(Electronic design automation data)
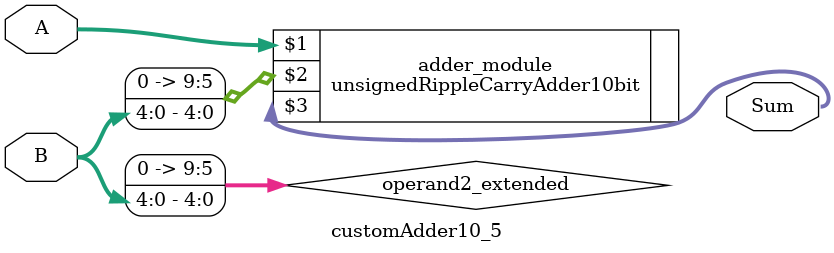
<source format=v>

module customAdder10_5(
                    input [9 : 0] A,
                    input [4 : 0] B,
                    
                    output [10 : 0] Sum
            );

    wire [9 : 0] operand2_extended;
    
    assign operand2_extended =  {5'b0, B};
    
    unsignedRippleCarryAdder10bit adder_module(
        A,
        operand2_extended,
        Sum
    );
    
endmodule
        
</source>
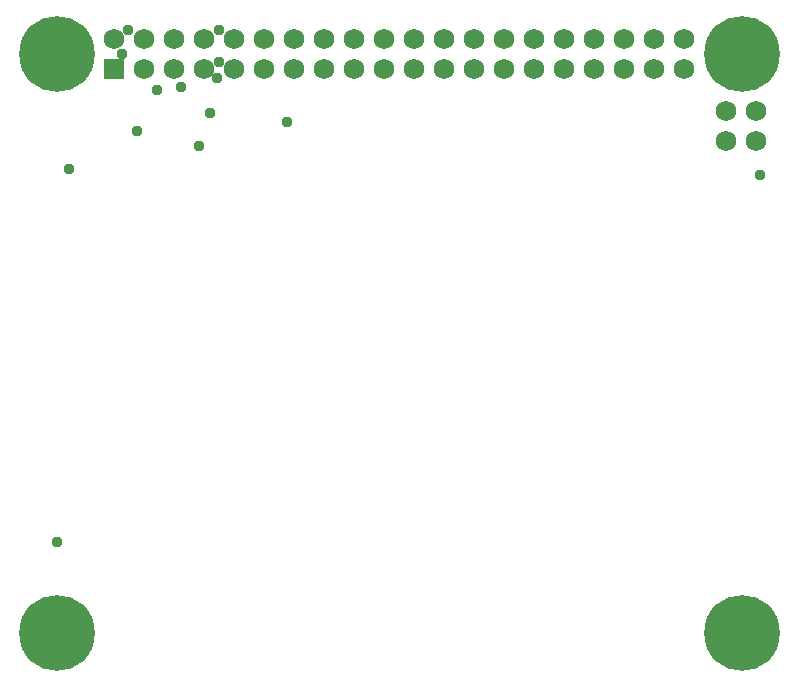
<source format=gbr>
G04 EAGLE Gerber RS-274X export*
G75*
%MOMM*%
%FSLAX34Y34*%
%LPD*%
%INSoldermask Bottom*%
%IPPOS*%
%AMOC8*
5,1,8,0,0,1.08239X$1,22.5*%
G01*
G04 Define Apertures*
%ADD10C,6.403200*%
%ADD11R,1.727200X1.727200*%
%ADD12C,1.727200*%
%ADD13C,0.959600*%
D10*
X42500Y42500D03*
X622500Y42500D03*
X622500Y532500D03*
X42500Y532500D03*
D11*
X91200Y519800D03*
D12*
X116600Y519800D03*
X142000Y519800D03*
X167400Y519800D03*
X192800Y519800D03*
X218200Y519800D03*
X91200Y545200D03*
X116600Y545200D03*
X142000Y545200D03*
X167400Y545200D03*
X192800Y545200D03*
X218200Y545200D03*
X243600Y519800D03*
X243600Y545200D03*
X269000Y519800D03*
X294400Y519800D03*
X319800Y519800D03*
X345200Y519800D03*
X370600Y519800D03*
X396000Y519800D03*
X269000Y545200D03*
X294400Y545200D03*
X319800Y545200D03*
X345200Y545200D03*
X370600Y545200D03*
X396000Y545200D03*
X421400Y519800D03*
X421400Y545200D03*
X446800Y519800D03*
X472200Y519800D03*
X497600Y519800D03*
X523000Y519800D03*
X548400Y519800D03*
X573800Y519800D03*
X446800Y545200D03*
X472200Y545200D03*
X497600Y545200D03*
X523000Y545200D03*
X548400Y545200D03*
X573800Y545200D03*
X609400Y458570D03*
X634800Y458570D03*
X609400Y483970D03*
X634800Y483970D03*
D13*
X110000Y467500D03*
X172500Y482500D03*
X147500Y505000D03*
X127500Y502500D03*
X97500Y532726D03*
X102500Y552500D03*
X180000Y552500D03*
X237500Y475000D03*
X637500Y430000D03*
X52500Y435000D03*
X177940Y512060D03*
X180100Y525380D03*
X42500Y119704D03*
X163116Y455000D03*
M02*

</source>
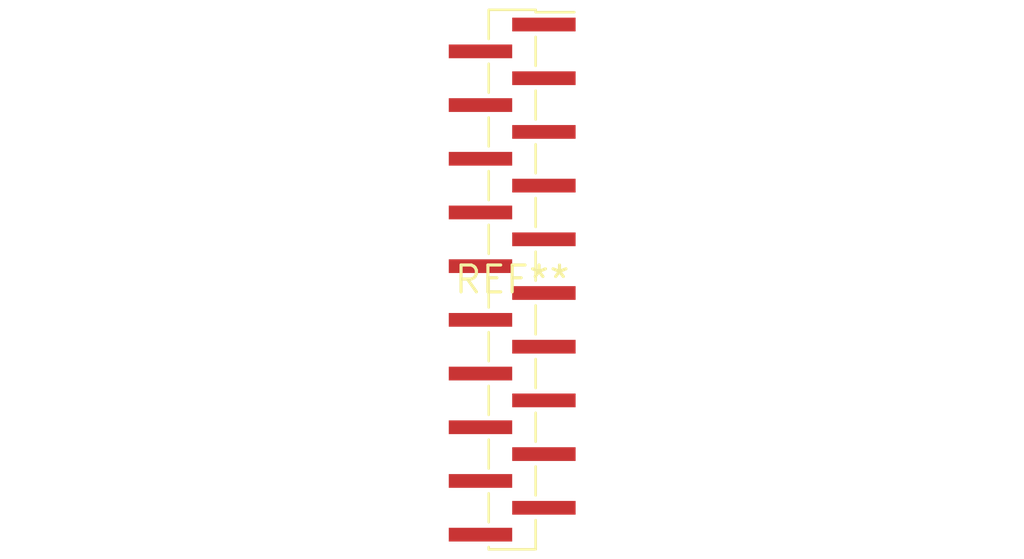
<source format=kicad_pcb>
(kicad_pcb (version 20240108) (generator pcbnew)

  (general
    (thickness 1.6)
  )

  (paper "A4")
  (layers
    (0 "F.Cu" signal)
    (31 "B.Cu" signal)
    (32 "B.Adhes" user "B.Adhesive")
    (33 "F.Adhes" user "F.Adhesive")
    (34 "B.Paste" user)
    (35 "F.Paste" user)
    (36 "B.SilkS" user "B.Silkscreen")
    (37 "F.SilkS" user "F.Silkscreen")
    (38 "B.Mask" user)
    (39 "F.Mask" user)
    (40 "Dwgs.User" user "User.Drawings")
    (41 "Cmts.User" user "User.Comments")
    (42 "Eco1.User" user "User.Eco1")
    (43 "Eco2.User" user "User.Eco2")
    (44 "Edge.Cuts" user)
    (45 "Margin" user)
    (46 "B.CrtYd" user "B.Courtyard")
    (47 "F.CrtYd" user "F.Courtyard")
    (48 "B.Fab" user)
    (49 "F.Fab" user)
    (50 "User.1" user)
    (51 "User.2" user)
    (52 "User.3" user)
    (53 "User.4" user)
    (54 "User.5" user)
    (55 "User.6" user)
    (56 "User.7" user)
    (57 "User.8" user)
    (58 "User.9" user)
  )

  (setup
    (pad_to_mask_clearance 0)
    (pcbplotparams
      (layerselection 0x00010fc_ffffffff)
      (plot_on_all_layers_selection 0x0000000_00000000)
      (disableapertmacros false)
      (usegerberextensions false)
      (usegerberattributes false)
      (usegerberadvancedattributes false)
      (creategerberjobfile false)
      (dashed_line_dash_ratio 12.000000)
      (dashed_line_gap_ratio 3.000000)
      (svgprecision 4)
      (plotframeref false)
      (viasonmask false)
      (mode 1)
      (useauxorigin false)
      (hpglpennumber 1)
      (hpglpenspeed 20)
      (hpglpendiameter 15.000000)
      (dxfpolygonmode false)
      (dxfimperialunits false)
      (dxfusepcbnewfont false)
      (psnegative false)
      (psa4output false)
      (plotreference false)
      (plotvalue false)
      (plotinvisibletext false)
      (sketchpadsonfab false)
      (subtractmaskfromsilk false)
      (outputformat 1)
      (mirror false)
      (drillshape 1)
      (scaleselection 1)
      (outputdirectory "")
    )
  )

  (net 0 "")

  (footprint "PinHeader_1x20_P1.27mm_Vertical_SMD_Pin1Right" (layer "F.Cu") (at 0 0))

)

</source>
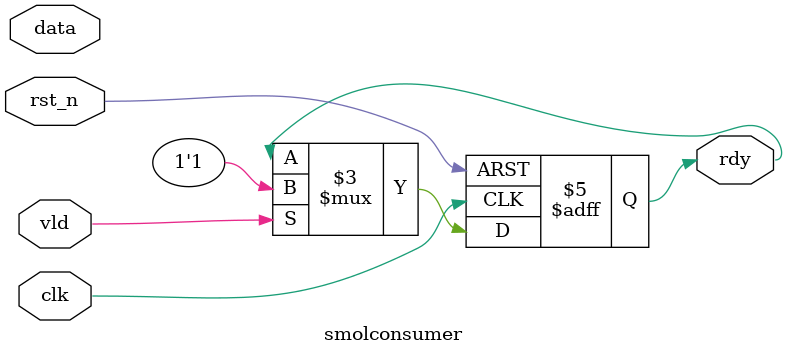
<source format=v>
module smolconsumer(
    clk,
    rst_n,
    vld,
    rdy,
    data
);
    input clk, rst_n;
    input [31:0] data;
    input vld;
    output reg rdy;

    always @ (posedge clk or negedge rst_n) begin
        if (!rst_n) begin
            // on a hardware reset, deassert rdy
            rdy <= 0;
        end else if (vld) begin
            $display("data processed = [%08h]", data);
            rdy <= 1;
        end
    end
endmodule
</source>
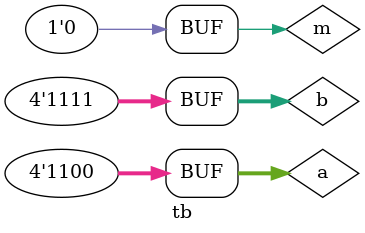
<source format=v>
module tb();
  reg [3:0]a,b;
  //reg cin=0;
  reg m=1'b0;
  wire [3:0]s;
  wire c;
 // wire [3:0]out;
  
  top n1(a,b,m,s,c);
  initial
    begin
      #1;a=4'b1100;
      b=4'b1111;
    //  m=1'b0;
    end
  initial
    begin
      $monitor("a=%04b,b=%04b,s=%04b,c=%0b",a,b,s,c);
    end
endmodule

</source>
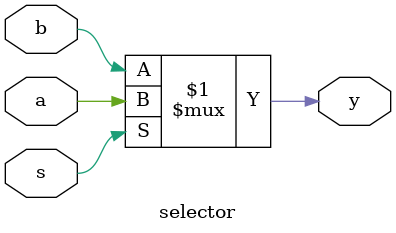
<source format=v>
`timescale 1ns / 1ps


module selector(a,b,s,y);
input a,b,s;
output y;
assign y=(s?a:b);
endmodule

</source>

---

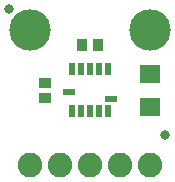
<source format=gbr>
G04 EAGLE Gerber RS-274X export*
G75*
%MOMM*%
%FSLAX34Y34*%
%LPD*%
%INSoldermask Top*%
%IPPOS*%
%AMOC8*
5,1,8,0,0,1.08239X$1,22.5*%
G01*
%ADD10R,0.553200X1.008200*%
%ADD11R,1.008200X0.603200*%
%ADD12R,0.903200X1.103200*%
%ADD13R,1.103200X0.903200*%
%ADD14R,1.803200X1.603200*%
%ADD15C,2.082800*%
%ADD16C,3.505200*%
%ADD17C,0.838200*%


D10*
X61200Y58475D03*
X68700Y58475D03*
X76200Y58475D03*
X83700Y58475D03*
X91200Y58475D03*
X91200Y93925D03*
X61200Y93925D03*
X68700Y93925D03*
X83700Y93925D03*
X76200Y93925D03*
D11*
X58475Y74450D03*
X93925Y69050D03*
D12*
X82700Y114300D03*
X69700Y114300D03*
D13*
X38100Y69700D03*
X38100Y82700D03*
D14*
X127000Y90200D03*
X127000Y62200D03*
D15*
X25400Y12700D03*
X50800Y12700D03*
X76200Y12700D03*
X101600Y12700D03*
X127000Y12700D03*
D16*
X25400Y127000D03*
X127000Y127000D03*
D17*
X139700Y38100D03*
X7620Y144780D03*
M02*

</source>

:: Action item ::
Count of lines with "wire": please work it out for the entries above and give the number by itself.

:: Answer below ::
4